(DATA TO USE Opens)
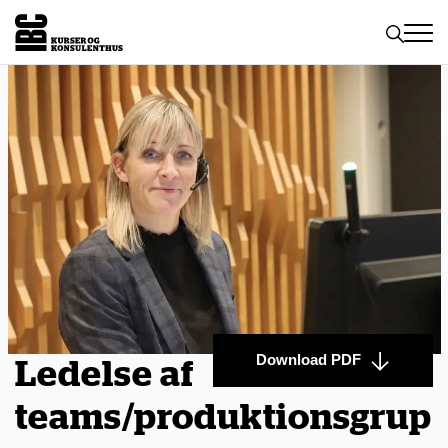
Toggle
naviga
Download PDF
Ledelse af
teams/produktionsgrup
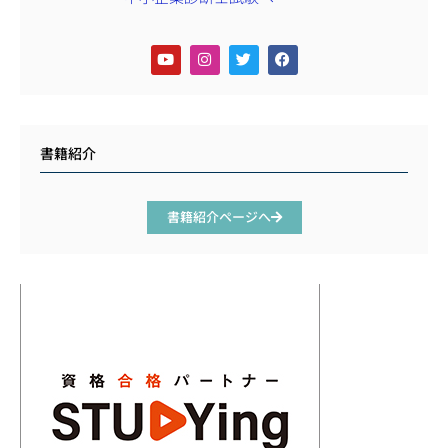
書籍紹介
書籍紹介ページへ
(DATA TO USE Closes)
JOB: Give the data again exactly as written, with no pictures included.

ANSWER FOR THE TASK:
Toggle
naviga
Download PDF
Ledelse af
teams/produktionsgrup
書籍紹介
書籍紹介ページへ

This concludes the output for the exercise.